* _EXERCISE BRIEF_
Count the lines in the rows below that contain the string "Cuaca", with uppercase and lowercase treated as different. Reply with the number alone.
=== Begin Enclosure ===
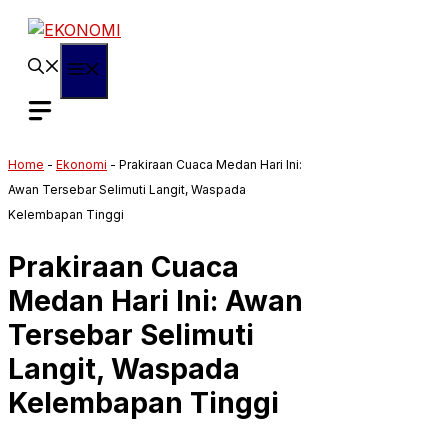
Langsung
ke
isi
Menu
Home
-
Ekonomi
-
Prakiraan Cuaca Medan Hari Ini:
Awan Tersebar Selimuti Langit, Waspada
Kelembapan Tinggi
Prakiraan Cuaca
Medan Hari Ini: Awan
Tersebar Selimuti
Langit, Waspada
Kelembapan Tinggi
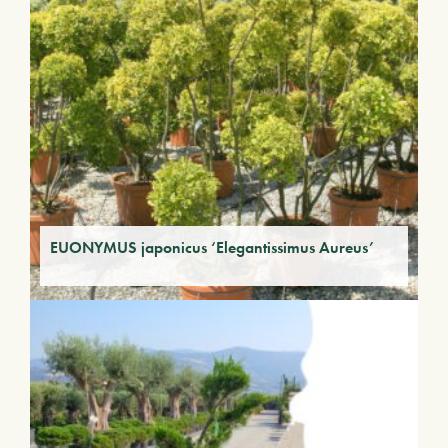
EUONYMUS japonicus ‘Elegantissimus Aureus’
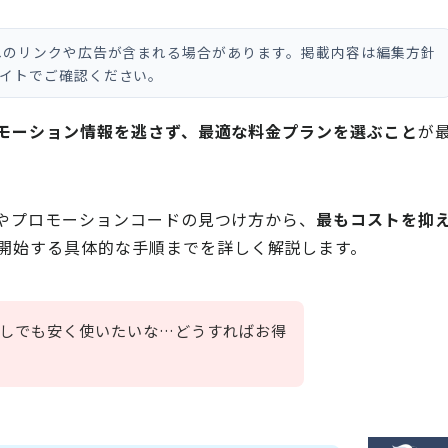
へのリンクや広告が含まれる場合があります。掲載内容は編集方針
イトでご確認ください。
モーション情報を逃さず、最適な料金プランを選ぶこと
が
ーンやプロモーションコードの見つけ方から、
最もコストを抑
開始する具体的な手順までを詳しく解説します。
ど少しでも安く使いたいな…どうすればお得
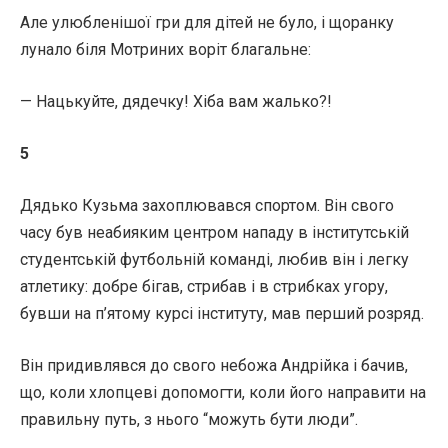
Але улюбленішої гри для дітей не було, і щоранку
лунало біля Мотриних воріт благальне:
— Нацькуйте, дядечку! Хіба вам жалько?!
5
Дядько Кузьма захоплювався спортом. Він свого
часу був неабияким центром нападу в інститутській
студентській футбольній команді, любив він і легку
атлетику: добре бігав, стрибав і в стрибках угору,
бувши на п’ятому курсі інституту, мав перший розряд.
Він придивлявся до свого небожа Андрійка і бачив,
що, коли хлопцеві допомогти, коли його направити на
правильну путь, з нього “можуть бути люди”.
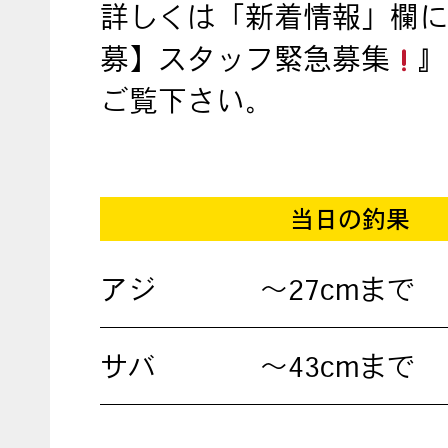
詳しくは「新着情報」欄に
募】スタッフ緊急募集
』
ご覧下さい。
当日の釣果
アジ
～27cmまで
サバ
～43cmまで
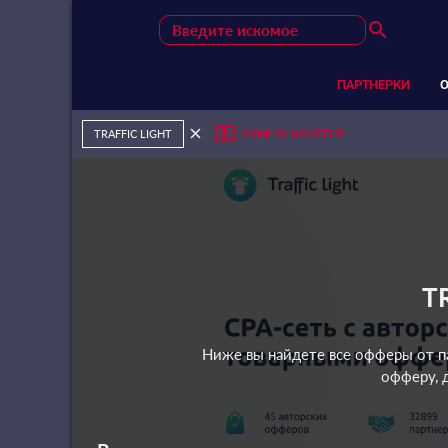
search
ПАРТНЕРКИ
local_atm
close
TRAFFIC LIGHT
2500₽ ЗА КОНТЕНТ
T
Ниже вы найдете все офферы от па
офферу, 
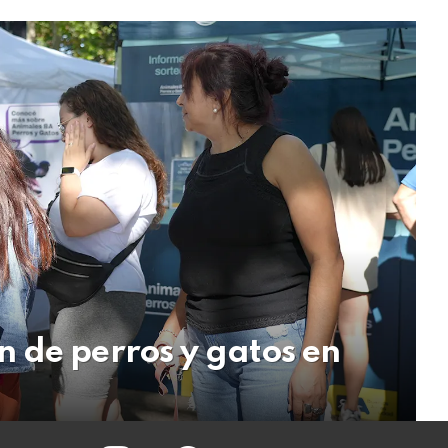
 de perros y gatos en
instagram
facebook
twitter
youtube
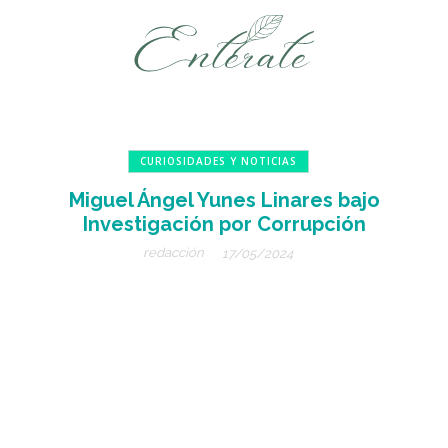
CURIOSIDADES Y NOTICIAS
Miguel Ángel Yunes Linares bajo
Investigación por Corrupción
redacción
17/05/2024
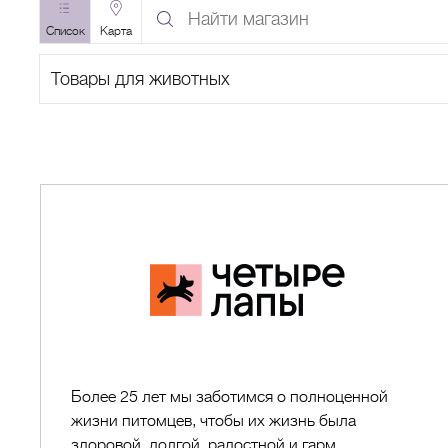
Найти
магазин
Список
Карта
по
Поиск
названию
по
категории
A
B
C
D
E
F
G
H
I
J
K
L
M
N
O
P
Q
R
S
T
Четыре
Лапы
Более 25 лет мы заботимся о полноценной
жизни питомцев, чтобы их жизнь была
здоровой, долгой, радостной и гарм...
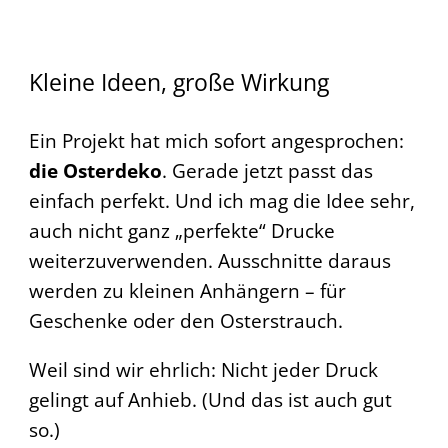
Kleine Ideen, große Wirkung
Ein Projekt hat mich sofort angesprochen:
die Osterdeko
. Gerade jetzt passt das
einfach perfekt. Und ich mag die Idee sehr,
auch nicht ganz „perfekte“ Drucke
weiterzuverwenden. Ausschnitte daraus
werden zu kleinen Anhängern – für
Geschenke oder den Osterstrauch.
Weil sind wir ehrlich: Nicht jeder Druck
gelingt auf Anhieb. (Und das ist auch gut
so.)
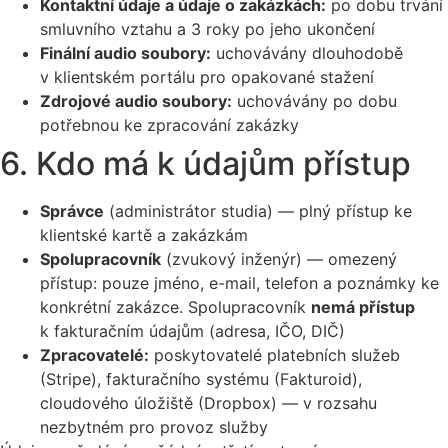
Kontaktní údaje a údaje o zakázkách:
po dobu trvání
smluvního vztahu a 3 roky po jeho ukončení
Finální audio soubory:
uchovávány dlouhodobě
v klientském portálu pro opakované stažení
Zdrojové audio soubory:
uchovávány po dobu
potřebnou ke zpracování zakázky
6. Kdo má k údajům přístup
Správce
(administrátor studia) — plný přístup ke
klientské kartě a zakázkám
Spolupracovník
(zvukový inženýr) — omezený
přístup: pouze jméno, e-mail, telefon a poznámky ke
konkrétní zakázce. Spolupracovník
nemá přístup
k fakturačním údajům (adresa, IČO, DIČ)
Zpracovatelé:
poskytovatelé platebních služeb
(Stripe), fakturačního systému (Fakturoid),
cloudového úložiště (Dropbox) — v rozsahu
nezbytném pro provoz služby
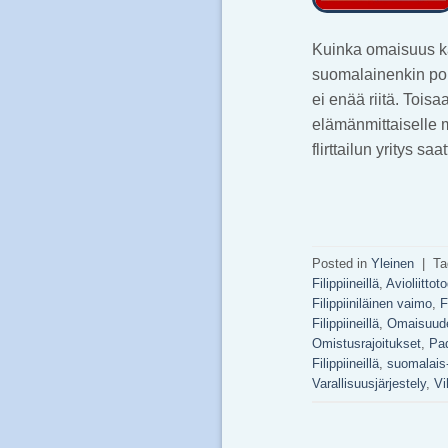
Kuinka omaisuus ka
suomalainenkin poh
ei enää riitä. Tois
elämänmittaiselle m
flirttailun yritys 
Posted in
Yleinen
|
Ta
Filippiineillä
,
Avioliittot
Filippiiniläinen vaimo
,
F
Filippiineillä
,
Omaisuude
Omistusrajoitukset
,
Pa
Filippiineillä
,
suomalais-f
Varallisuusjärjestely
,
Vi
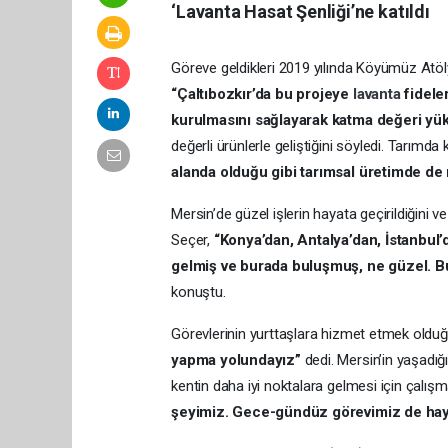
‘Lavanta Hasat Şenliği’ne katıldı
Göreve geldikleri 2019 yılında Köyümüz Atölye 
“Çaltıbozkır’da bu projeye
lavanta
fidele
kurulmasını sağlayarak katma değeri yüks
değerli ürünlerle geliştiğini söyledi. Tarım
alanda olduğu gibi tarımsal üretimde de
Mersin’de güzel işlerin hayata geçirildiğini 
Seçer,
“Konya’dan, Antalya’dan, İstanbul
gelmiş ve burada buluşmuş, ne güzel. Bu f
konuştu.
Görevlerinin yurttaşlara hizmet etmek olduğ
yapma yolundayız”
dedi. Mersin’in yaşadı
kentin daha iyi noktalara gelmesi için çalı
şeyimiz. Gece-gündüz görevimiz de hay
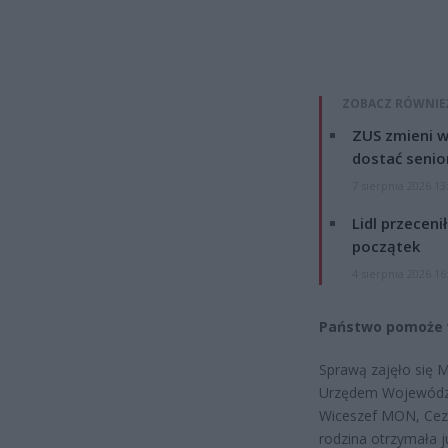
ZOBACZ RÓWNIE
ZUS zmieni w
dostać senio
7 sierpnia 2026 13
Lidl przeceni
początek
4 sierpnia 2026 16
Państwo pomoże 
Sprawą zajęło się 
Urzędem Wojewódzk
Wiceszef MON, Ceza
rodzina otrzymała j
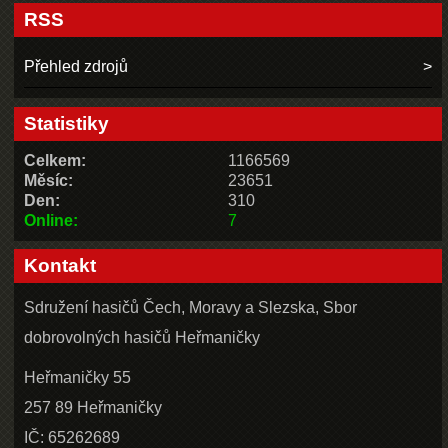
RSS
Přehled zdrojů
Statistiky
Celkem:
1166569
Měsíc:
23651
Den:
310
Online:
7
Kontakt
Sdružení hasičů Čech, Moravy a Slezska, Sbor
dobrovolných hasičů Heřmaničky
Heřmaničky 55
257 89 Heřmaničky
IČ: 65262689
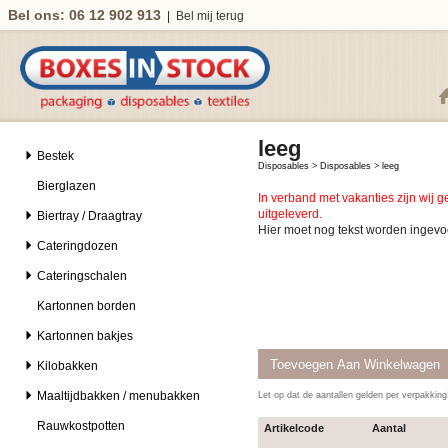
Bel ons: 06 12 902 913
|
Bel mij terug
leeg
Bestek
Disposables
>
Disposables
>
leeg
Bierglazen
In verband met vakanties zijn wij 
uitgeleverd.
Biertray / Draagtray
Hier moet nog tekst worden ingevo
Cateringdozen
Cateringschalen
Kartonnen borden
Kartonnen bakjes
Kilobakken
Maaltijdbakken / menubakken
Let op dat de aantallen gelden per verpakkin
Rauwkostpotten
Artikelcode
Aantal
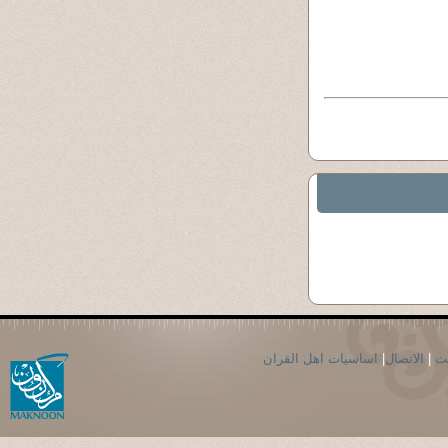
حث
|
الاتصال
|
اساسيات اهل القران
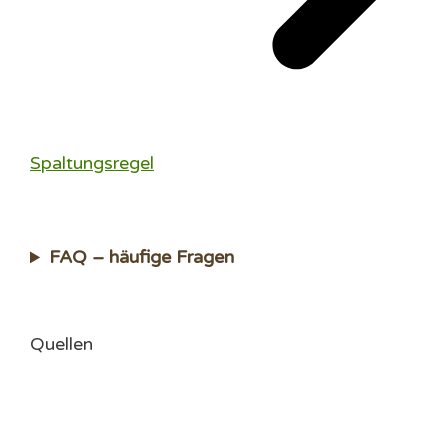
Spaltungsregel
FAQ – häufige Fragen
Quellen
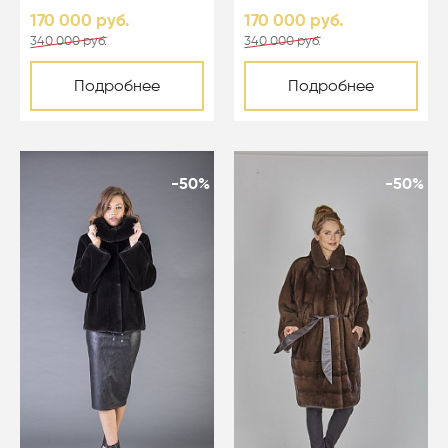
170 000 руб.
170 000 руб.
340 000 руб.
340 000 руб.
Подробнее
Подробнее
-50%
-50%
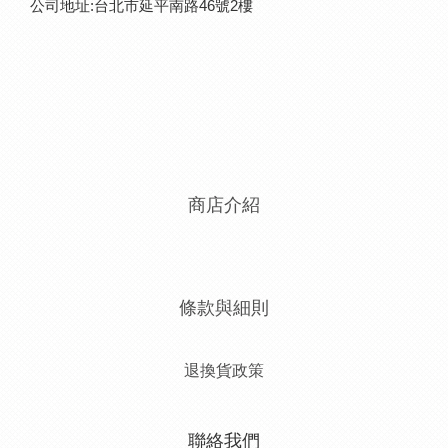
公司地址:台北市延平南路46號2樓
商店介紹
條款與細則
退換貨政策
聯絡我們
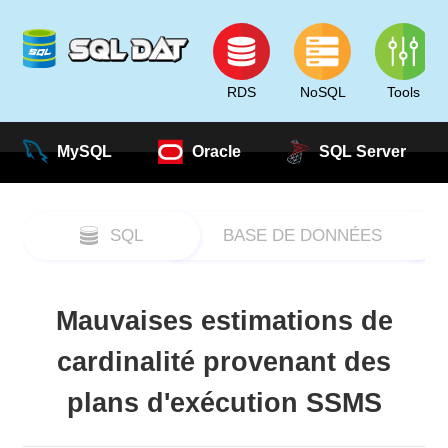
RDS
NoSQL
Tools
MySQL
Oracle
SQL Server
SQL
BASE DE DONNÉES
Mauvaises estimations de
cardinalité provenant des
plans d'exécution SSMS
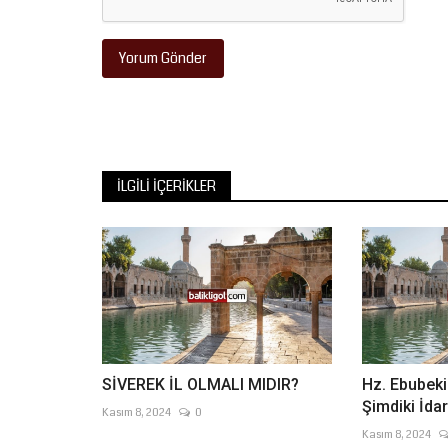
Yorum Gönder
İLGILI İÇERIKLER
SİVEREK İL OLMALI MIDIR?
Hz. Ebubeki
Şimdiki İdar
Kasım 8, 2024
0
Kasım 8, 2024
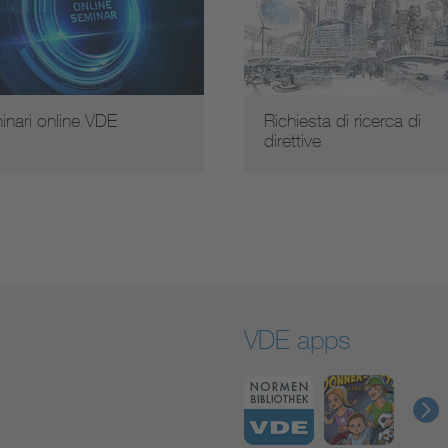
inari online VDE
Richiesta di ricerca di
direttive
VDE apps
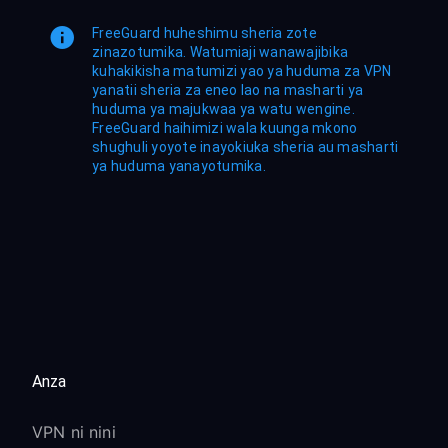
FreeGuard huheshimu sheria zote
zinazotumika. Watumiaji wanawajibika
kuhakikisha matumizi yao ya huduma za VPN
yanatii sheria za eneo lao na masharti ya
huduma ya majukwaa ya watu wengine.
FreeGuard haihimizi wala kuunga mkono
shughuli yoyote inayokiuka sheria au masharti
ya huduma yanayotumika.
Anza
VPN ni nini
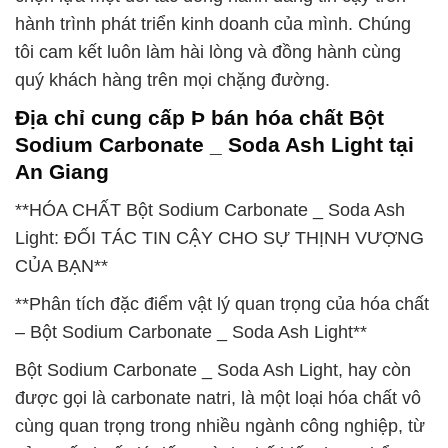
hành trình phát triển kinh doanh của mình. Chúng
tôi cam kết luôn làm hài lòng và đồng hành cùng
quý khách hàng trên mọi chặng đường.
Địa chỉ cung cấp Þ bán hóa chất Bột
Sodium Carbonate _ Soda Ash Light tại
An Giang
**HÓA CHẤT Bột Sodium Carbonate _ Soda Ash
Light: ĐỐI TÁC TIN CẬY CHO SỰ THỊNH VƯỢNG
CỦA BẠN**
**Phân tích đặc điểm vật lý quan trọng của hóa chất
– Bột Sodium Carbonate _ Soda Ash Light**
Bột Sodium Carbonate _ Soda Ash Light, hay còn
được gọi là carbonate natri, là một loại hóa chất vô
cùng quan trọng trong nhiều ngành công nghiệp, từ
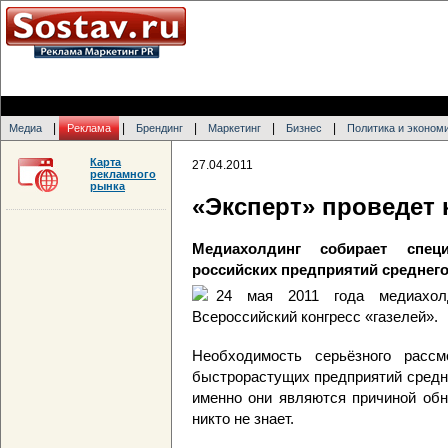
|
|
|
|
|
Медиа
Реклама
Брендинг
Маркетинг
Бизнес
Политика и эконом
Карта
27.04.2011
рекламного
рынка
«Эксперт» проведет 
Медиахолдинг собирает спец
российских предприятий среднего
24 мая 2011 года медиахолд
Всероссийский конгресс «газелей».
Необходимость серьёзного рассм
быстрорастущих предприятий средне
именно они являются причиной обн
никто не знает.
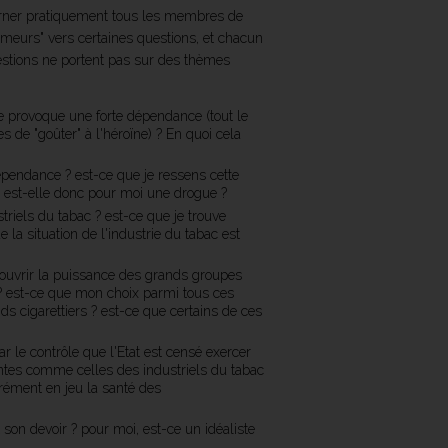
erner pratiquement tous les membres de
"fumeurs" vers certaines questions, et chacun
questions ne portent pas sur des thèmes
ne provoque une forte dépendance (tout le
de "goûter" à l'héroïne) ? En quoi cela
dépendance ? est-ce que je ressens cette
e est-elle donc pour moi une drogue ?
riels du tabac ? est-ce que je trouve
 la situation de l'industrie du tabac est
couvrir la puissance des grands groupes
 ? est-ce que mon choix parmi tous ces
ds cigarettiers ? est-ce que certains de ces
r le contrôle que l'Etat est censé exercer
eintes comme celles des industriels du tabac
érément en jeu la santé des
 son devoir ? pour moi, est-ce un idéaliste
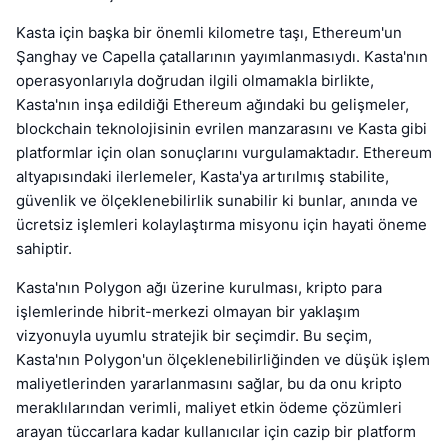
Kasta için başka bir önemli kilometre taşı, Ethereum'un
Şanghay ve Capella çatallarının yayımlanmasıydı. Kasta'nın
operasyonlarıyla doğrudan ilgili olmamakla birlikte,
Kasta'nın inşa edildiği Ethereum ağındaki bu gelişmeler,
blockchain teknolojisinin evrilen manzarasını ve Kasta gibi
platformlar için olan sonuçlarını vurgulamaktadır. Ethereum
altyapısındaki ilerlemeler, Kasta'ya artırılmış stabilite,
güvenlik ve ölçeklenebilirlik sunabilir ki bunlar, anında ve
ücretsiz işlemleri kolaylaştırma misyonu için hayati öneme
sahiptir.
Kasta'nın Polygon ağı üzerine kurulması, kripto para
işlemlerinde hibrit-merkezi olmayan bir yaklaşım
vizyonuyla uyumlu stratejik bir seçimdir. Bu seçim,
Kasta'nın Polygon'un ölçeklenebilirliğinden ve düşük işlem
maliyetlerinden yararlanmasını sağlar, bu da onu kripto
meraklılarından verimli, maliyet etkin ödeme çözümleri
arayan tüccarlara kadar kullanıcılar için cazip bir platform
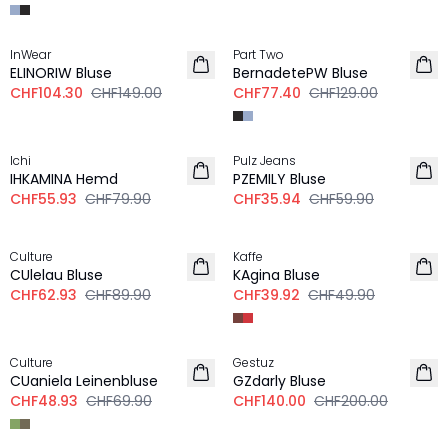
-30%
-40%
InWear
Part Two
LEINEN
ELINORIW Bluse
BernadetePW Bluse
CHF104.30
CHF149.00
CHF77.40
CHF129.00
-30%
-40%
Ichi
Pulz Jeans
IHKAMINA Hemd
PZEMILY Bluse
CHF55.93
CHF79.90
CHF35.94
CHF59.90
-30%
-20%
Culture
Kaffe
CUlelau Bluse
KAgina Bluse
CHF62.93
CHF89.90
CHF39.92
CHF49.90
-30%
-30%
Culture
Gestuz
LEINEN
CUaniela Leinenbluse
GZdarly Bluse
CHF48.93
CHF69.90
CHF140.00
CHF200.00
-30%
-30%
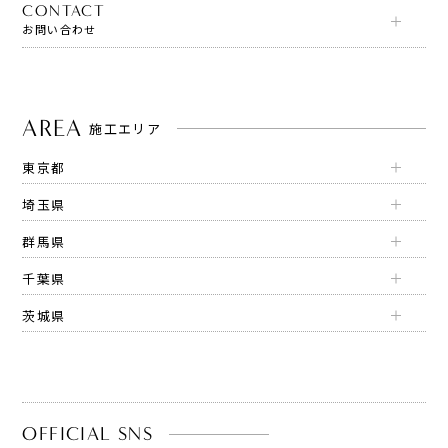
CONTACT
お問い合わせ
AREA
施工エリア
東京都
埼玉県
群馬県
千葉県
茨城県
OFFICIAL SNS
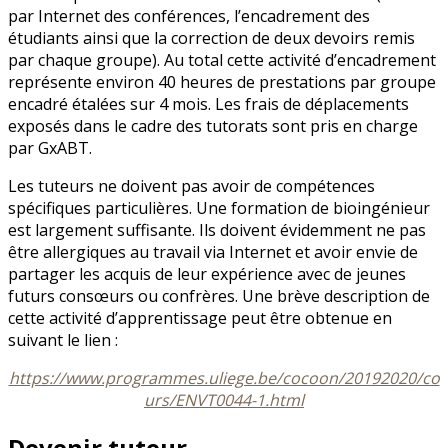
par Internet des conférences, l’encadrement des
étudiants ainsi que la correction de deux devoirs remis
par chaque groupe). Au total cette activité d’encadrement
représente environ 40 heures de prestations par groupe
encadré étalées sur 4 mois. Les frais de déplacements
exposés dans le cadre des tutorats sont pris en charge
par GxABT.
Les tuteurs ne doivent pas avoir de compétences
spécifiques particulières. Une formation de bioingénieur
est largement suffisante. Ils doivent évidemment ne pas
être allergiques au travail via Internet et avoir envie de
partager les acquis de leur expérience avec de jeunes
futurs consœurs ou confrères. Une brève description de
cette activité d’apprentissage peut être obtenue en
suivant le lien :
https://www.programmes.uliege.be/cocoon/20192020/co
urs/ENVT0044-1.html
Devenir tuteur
=== End Enclosure ===
* _RESPONSE TO THE TASK_
2